Le roman précédent d’Hannelore Cayre, La daronne, était réjouissant ; il racontait rondement l’histoire d’une Patience Portefeux (53 ans), traductrice judiciaire affectée à la retranscription des écoutes, qui grâce aux tuyaux ainsi récoltés devenait trafiquante de cannabis pour payer ses traites et la maison de retraite de sa vieille mère. Le film avec Isabelle Huppert dans le rôle de l’héroïne devait sortir en mars dernier.

"La cité des rêves" de Wojciech Chmielarz et "Richesse oblige" de Hannelore Cayre.

Dans Richesse oblige, on retrouve le même type de personnage que Patience (déterminé et un peu « barré »), la même fantaisie, la même volonté de dénoncer le capitalisme.
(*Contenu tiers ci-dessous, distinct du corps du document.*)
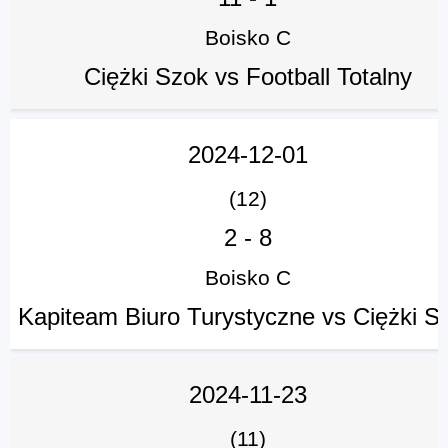
Boisko C
Ciężki Szok vs Football Totalny
2024-12-01
(12)
2
-
8
Boisko C
Kapiteam Biuro Turystyczne vs Ciężki S
2024-11-23
(11)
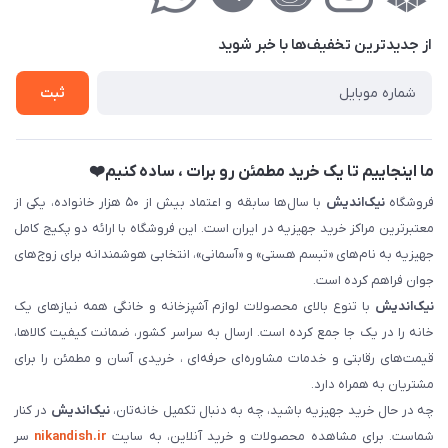
حریم خصوصی
درباره‌ما
فروش‌اقساطی
از جدید‌ترین تخفیف‌ها با‌ خبر شوید
تماس با ما
ثبت نام خرید جهیزیه
ثبت
فروش سازمانی و عمده
ما اینجاییم تا یک خرید مطمئن رو برات ، ساده کنیم❤️
فروشگاه
نیک‌اندیش
با سال‌ها سابقه و اعتماد بیش از ۵۰ هزار خانواده، یکی از
معتبرترین مراکز خرید جهیزیه در ایران است. این فروشگاه با ارائه دو پکیج کامل
جهیزیه به نام‌های «تبسم هستی» و «آسمانی»، انتخابی هوشمندانه برای زوج‌های
جوان فراهم کرده است.
نیک‌اندیش
با تنوع بالای محصولات لوازم آشپزخانه و خانگی همه نیازهای یک
خانه را در یک جا جمع کرده است. ارسال به سراسر کشور، ضمانت کیفیت کالاها،
قیمت‌های رقابتی و خدمات مشاوره‌ای حرفه‌ای ، خریدی آسان و مطمئن را برای
مشتریان به همراه دارد.
چه در حال خرید جهیزیه باشید، چه به دنبال تکمیل خانه‌تان،
نیک‌اندیش
در کنار
شماست. برای مشاهده محصولات و خرید آنلاین، به سایت
nikandish.ir
سر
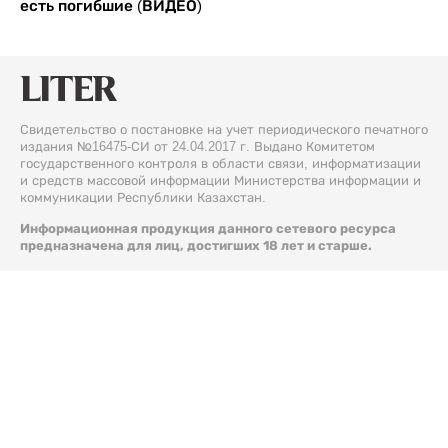
есть погибшие (ВИДЕО)
Свидетельство о постановке на учет периодического печатного
издания №16475-СИ от 24.04.2017 г. Выдано Комитетом
государственного контроля в области связи, информатизации
и средств массовой информации Министерства информации и
коммуникации Республики Казахстан.
Информационная продукция данного сетевого ресурса
предназначена для лиц, достигших 18 лет и старше.
© 2026 Liter.kz. Все права защищены.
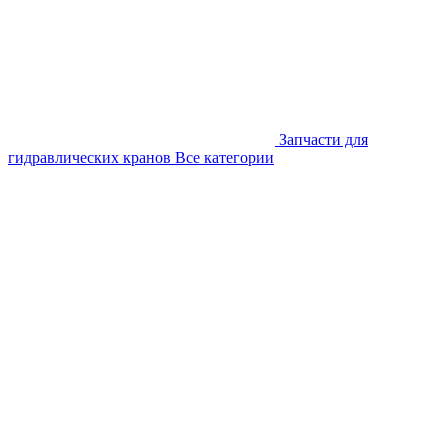
Запчасти для
гидравлических кранов
Все категории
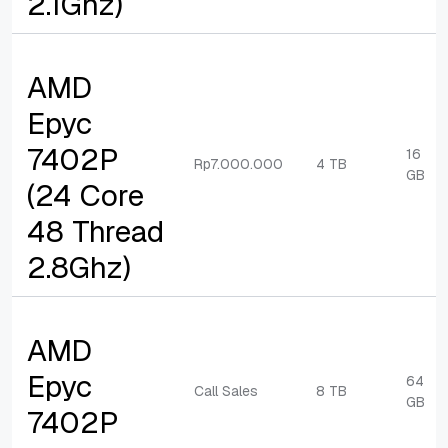
2.1Ghz)
AMD
Epyc
7402P
16
Rp7.000.000
4 TB
GB
(24 Core
48 Thread
2.8Ghz)
AMD
Epyc
64
Call Sales
8 TB
GB
7402P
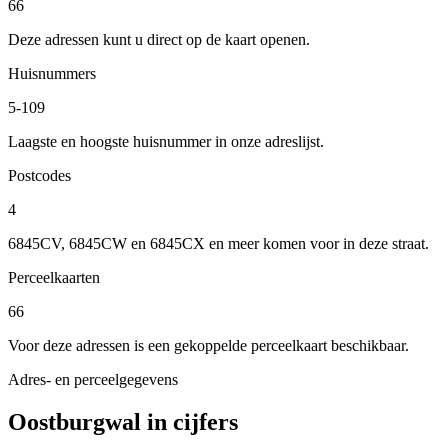
66
Deze adressen kunt u direct op de kaart openen.
Huisnummers
5-109
Laagste en hoogste huisnummer in onze adreslijst.
Postcodes
4
6845CV, 6845CW en 6845CX en meer komen voor in deze straat.
Perceelkaarten
66
Voor deze adressen is een gekoppelde perceelkaart beschikbaar.
Adres- en perceelgegevens
Oostburgwal in cijfers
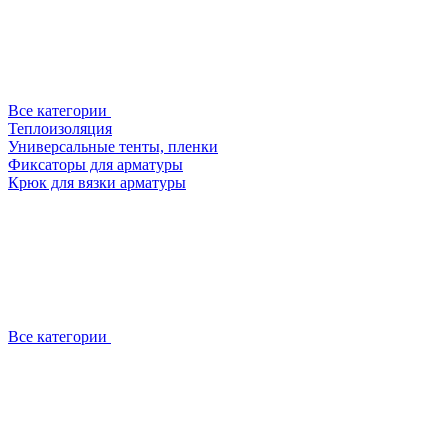
Все категории
Теплоизоляция
Универсальные тенты, пленки
Фиксаторы для арматуры
Крюк для вязки арматуры
Все категории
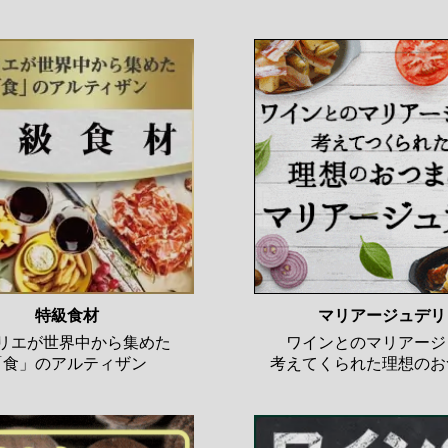
特級食材
マリアージュデリ
リエが世界中から集めた
ワインとのマリアージ
「食」のアルティザン
考えてくられた理想のお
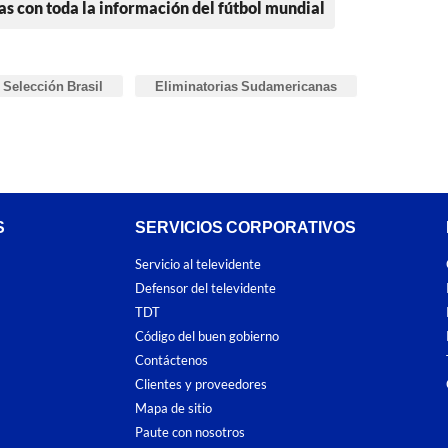
as con toda la información del fútbol mundial
Selección Brasil
Eliminatorias Sudamericanas
S
SERVICIOS CORPORATIVOS
Servicio al televidente
Defensor del televidente
TDT
Código del buen gobierno
Contáctenos
Clientes y proveedores
Mapa de sitio
Paute con nosotros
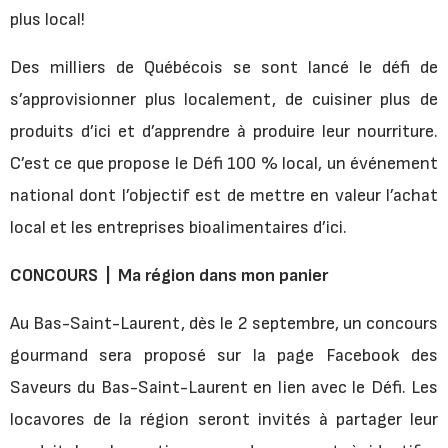
plus local!
Des milliers de Québécois se sont lancé le défi de
s’approvisionner plus localement, de cuisiner plus de
produits d’ici et d’apprendre à produire leur nourriture.
C’est ce que propose le Défi 100 % local, un événement
national dont l’objectif est de mettre en valeur l’achat
local et les entreprises bioalimentaires d’ici.
CONCOURS | Ma région dans mon panier
Au Bas-Saint-Laurent, dès le 2 septembre, un concours
gourmand sera proposé sur la page Facebook des
Saveurs du Bas-Saint-Laurent en lien avec le Défi. Les
locavores de la région seront invités à partager leur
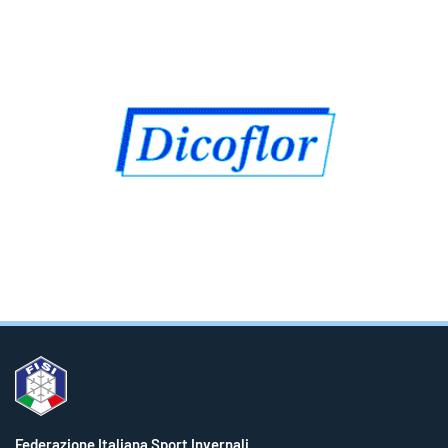
Federazione Italiana Sport Invernali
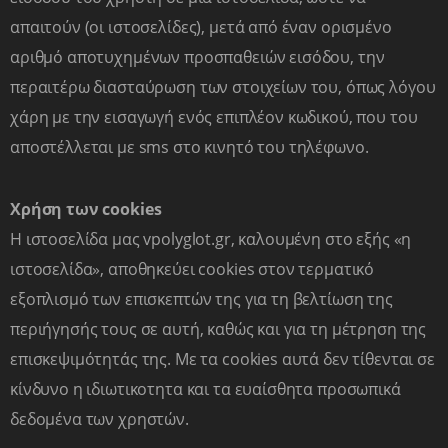
Grammar".
απαιτούν (οι ιστοσελίδες), μετά από έναν ορισμένο
Η γραμματική είναι παρούσα παντού και δεν υπάρχει γλώσσα χωρίς
αυτήν. Ωστόσο, η διδασκαλία της γραμματικής επικοινωνιακά είναι
αριθμό αποτυχημένων προσπαθειών εισόδου, την
συχνά ένα αίνιγμα για τους δασκάλους.
περαιτέρω διασταύρωση των στοιχείων του, όπως λόγου
Ενημερωθήκαμε στο πως μπορούμε να σχεδιάσουμε γραμματικές
χάρη με την εισαγωγή ενός επιπλέον κωδικού, που του
εργασίες που είναι δημιουργικές και ουσιαστικές.
αποστέλλεται με sms στο κινητό του τηλέφωνο.
Χρήση των cookies
Επικοινωνία
Η ιστοσελίδα μας vpolyglot.gr, καλουμένη στο εξής «η
ιστοσελίδα», αποθηκεύει cookies στον τερματικό
εξοπλισμό των επισκεπτών της για τη βελτίωση της
περιήγησής τους σε αυτή, καθώς και για τη μέτρηση της
ΕΠΙΚΟΙΝΩΝΙΑ
ΕΓΓΡΑΦΗ ΜΑΘΗΤΩΝ ΜΑΣ
επισκεψιμότητάς της. Με τα cookies αυτά δεν τίθενται σε
κίνδυνο η ιδιωτικoτητα και τα ευαίσθητα προσωπικά
Ξένες Γλώσσες
δεδομένα των χρηστών.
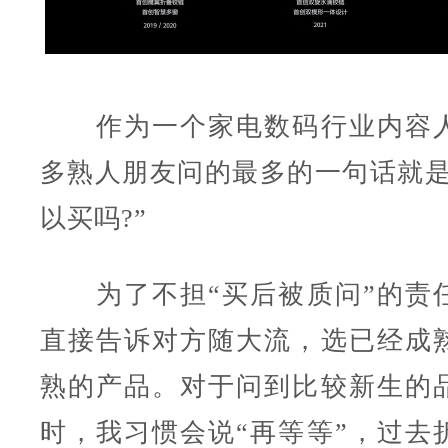
作为一个家电数码行业内容人
多熟人朋友问的最多的一句话就是：
以买吗?”
为了不担“买后被质问”的责
直接告诉对方随大流，选已经成
熟的产品。对于问到比较新生的
时，我习惯会说“再等等”，过去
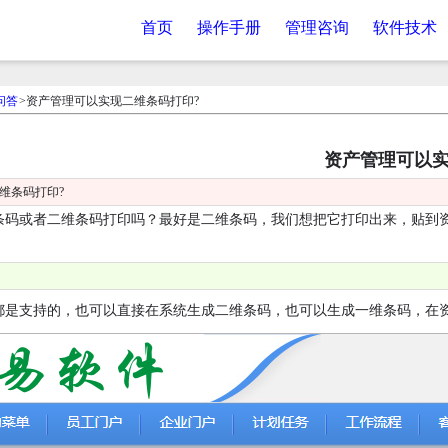
首页
操作手册
管理咨询
软件技术
问答
>资产管理可以实现二维条码打印?
资产管理可以实
维条码打印?
条码或者二维条码打印吗？最好是二维条码，我们想把它打印出来，贴到
是支持的，也可以直接在系统生成二维条码，也可以生成一维条码，在资产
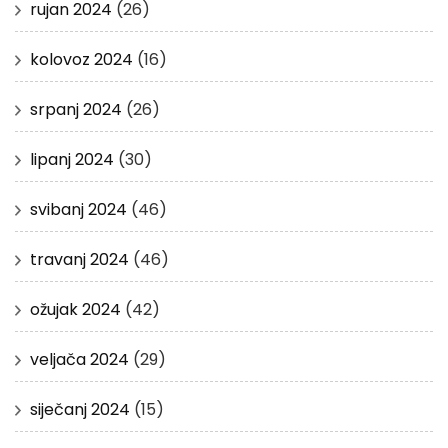
rujan 2024
(26)
kolovoz 2024
(16)
srpanj 2024
(26)
lipanj 2024
(30)
svibanj 2024
(46)
travanj 2024
(46)
ožujak 2024
(42)
veljača 2024
(29)
siječanj 2024
(15)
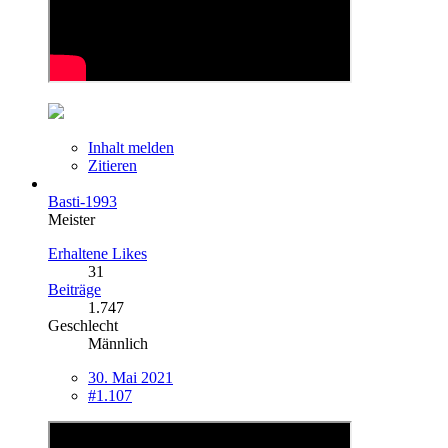
Inhalt melden
Zitieren
Basti-1993
Meister
Erhaltene Likes
31
Beiträge
1.747
Geschlecht
Männlich
30. Mai 2021
#1.107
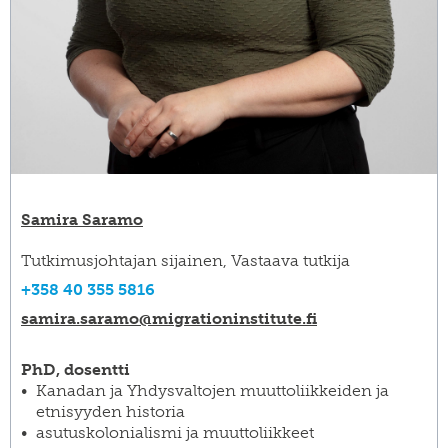
Samira Saramo
Tutkimusjohtajan sijainen, Vastaava tutkija
+358 40 355 5816
samira.saramo@​migrationinstitute.fi
PhD, dosentti
Kanadan ja Yhdysvaltojen muuttoliikkeiden ja
etnisyyden historia
asutuskolonialismi ja muuttoliikkeet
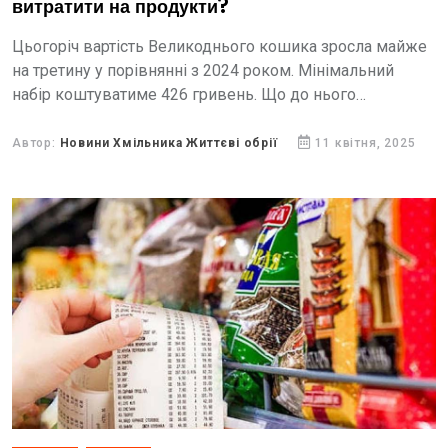
витратити на продукти?
Цьогоріч вартість Великоднього кошика зросла майже
на третину у порівнянні з 2024 роком. Мінімальний
набір коштуватиме 426 гривень. Що до нього
входитиме та як змінилися ціни найпопулярніших
продуктів — розповість...
Автор:
Новини Хмільника Життєві обрії
11 квітня, 2025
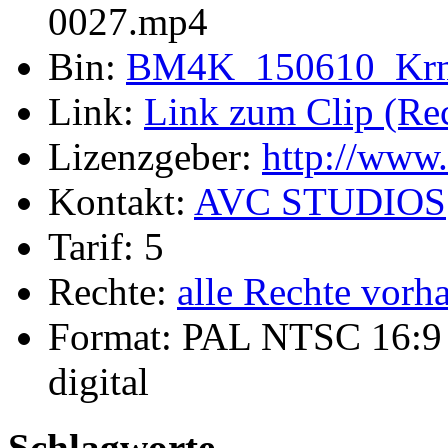
0027.mp4
Bin:
BM4K_150610_Kr
Link:
Link zum Clip (Rech
Lizenzgeber:
http://www
Kontakt:
AVC STUDIOS
Tarif: 5
Rechte:
alle Rechte vorh
Format: PAL NTSC 16:9
digital
Schlagworte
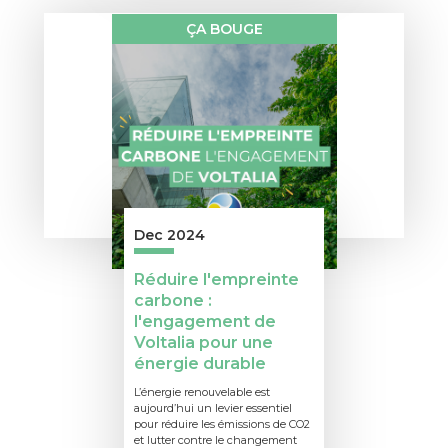
ÇA BOUGE
Dec 2024
Réduire l'empreinte
carbone :
l'engagement de
Voltalia pour une
énergie durable
L’énergie renouvelable est
aujourd’hui un levier essentiel
pour réduire les émissions de CO2
et lutter contre le changement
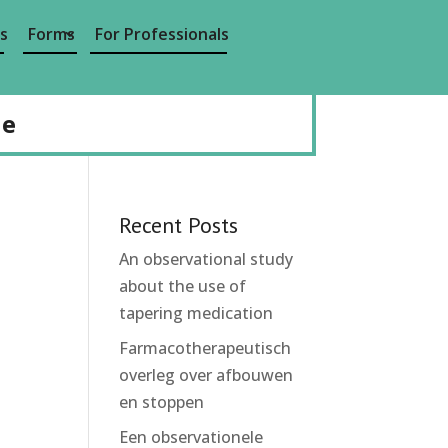
s
Forms
For Professionals
de
Recent Posts
An observational study
about the use of
tapering medication
Farmacotherapeutisch
overleg over afbouwen
en stoppen
Een observationele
Cette fois-ci, c’est une jeune femme handicapée employée aux archives du ministère de la Justice, Blanche, qui va entreprendre, avec l’aide d’une de ses amies, militante de la cause L214, de récupérer un héritage qu’elle pense lui être dû.

L’atmosphère est celle d’une bande dessinée avec deux héroïnes marginales sympathiques, leurs vilains adversaires, des actions simplifiées drolatiques, des prises de position politiques tranchées. L’intrigue, par le biais des recherches généalogiques que mène Blanche, mêle passé et présent : d’un côté, 1870, un temps où les riches s’achetaient des pauvres pour qu’ils aillent se faire tuer à la guerre à leur place ; de l’autre, aujourd’hui, où les à peu près mêmes riches continuent de faire à peu près la même chose pour conserver fortunes et privilèges. Blanche, sa fille et son amie vont contrer les menées des méchants  du moment, tandis qu’en une intrigue parallèle bourgeois et gueux affrontent, fort différemment, la guerre franco-prussienne et la Commune.

À la fin de Richesse oblige, Hannelore Cayre signale que «  l’idée de [s]on livre a jailli de la lecture du traité de Thomas Piketty, Le Capital au XXIe siècle ». Merci donc à Piketty, muse involontaire de ce burlesque Club des Trois.